• **What to work on**
Return every one of the records below unchanged, line for line, keeping each character as it appears.

• **Raw records**
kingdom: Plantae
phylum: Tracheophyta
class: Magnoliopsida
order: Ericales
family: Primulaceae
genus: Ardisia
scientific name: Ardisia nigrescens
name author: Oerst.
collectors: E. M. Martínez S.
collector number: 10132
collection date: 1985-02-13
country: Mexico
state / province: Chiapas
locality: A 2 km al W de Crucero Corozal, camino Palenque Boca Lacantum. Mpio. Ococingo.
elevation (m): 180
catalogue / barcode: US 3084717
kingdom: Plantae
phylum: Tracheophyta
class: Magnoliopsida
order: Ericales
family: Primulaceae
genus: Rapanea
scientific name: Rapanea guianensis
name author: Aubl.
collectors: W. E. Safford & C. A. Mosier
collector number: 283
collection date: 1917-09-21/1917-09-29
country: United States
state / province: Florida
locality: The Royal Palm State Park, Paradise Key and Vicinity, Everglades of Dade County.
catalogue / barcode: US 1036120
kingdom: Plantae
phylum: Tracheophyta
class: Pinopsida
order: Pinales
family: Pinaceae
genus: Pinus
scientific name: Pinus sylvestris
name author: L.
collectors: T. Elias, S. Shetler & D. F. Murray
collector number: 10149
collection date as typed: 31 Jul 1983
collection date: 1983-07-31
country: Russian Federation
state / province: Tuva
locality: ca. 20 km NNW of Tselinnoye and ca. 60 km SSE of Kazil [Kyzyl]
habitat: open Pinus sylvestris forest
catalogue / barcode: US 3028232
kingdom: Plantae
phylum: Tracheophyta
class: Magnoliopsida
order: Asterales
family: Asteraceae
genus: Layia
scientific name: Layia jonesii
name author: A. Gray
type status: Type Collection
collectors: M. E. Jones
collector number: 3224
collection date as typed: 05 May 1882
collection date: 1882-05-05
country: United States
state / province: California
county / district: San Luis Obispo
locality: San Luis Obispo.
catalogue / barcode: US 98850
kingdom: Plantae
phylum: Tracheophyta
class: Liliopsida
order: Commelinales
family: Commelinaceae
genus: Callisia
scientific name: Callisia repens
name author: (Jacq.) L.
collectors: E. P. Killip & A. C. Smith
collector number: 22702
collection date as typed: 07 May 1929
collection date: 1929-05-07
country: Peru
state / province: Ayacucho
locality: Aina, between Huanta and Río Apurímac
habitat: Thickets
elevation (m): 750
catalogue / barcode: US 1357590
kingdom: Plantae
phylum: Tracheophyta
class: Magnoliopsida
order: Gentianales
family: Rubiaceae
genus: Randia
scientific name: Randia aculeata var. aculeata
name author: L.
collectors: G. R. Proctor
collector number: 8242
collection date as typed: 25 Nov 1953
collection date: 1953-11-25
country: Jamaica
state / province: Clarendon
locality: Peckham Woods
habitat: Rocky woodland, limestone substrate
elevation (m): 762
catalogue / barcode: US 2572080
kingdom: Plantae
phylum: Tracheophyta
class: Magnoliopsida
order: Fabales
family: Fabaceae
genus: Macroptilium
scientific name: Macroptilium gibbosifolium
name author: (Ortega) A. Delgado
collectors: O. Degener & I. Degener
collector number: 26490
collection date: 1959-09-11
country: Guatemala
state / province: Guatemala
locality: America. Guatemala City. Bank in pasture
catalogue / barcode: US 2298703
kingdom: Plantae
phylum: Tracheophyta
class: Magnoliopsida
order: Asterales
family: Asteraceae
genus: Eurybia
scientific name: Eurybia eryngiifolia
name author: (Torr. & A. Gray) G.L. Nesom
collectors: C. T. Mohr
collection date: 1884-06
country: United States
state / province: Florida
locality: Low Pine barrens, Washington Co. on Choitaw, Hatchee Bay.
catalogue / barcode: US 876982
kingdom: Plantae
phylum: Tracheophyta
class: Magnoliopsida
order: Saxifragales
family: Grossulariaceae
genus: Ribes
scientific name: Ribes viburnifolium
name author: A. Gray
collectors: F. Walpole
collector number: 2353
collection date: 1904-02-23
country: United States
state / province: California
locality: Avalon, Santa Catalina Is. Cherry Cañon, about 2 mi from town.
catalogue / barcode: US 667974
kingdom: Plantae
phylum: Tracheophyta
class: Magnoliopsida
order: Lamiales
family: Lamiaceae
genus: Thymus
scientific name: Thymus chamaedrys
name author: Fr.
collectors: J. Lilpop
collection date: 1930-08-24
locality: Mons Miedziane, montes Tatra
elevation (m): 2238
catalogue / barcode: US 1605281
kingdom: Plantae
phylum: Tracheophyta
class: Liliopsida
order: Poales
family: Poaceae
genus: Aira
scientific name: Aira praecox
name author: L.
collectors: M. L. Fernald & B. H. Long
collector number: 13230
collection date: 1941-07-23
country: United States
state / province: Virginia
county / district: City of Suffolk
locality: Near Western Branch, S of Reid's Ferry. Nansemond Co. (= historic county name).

• **Answer for this exercise**
kingdom: Plantae
phylum: Tracheophyta
class: Magnoliopsida
order: Ericales
family: Primulaceae
genus: Ardisia
scientific name: Ardisia nigrescens
name author: Oerst.
collectors: E. M. Martínez S.
collector number: 10132
collection date: 1985-02-13
country: Mexico
state / province: Chiapas
locality: A 2 km al W de Crucero Corozal, camino Palenque Boca Lacantum. Mpio. Ococingo.
elevation (m): 180
catalogue / barcode: US 3084717
kingdom: Plantae
phylum: Tracheophyta
class: Magnoliopsida
order: Ericales
family: Primulaceae
genus: Rapanea
scientific name: Rapanea guianensis
name author: Aubl.
collectors: W. E. Safford & C. A. Mosier
collector number: 283
collection date: 1917-09-21/1917-09-29
country: United States
state / province: Florida
locality: The Royal Palm State Park, Paradise Key and Vicinity, Everglades of Dade County.
catalogue / barcode: US 1036120
kingdom: Plantae
phylum: Tracheophyta
class: Pinopsida
order: Pinales
family: Pinaceae
genus: Pinus
scientific name: Pinus sylvestris
name author: L.
collectors: T. Elias, S. Shetler & D. F. Murray
collector number: 10149
collection date as typed: 31 Jul 1983
collection date: 1983-07-31
country: Russian Federation
state / province: Tuva
locality: ca. 20 km NNW of Tselinnoye and ca. 60 km SSE of Kazil [Kyzyl]
habitat: open Pinus sylvestris forest
catalogue / barcode: US 3028232
kingdom: Plantae
phylum: Tracheophyta
class: Magnoliopsida
order: Asterales
family: Asteraceae
genus: Layia
scientific name: Layia jonesii
name author: A. Gray
type status: Type Collection
collectors: M. E. Jones
collector number: 3224
collection date as typed: 05 May 1882
collection date: 1882-05-05
country: United States
state / province: California
county / district: San Luis Obispo
locality: San Luis Obispo.
catalogue / barcode: US 98850
kingdom: Plantae
phylum: Tracheophyta
class: Liliopsida
order: Commelinales
family: Commelinaceae
genus: Callisia
scientific name: Callisia repens
name author: (Jacq.) L.
collectors: E. P. Killip & A. C. Smith
collector number: 22702
collection date as typed: 07 May 1929
collection date: 1929-05-07
country: Peru
state / province: Ayacucho
locality: Aina, between Huanta and Río Apurímac
habitat: Thickets
elevation (m): 750
catalogue / barcode: US 1357590
kingdom: Plantae
phylum: Tracheophyta
class: Magnoliopsida
order: Gentianales
family: Rubiaceae
genus: Randia
scientific name: Randia aculeata var. aculeata
name author: L.
collectors: G. R. Proctor
collector number: 8242
collection date as typed: 25 Nov 1953
collection date: 1953-11-25
country: Jamaica
state / province: Clarendon
locality: Peckham Woods
habitat: Rocky woodland, limestone substrate
elevation (m): 762
catalogue / barcode: US 2572080
kingdom: Plantae
phylum: Tracheophyta
class: Magnoliopsida
order: Fabales
family: Fabaceae
genus: Macroptilium
scientific name: Macroptilium gibbosifolium
name author: (Ortega) A. Delgado
collectors: O. Degener & I. Degener
collector number: 26490
collection date: 1959-09-11
country: Guatemala
state / province: Guatemala
locality: America. Guatemala City. Bank in pasture
catalogue / barcode: US 2298703
kingdom: Plantae
phylum: Tracheophyta
class: Magnoliopsida
order: Asterales
family: Asteraceae
genus: Eurybia
scientific name: Eurybia eryngiifolia
name author: (Torr. & A. Gray) G.L. Nesom
collectors: C. T. Mohr
collection date: 1884-06
country: United States
state / province: Florida
locality: Low Pine barrens, Washington Co. on Choitaw, Hatchee Bay.
catalogue / barcode: US 876982
kingdom: Plantae
phylum: Tracheophyta
class: Magnoliopsida
order: Saxifragales
family: Grossulariaceae
genus: Ribes
scientific name: Ribes viburnifolium
name author: A. Gray
collectors: F. Walpole
collector number: 2353
collection date: 1904-02-23
country: United States
state / province: California
locality: Avalon, Santa Catalina Is. Cherry Cañon, about 2 mi from town.
catalogue / barcode: US 667974
kingdom: Plantae
phylum: Tracheophyta
class: Magnoliopsida
order: Lamiales
family: Lamiaceae
genus: Thymus
scientific name: Thymus chamaedrys
name author: Fr.
collectors: J. Lilpop
collection date: 1930-08-24
locality: Mons Miedziane, montes Tatra
elevation (m): 2238
catalogue / barcode: US 1605281
kingdom: Plantae
phylum: Tracheophyta
class: Liliopsida
order: Poales
family: Poaceae
genus: Aira
scientific name: Aira praecox
name author: L.
collectors: M. L. Fernald & B. H. Long
collector number: 13230
collection date: 1941-07-23
country: United States
state / province: Virginia
county / district: City of Suffolk
locality: Near Western Branch, S of Reid's Ferry. Nansemond Co. (= historic county name).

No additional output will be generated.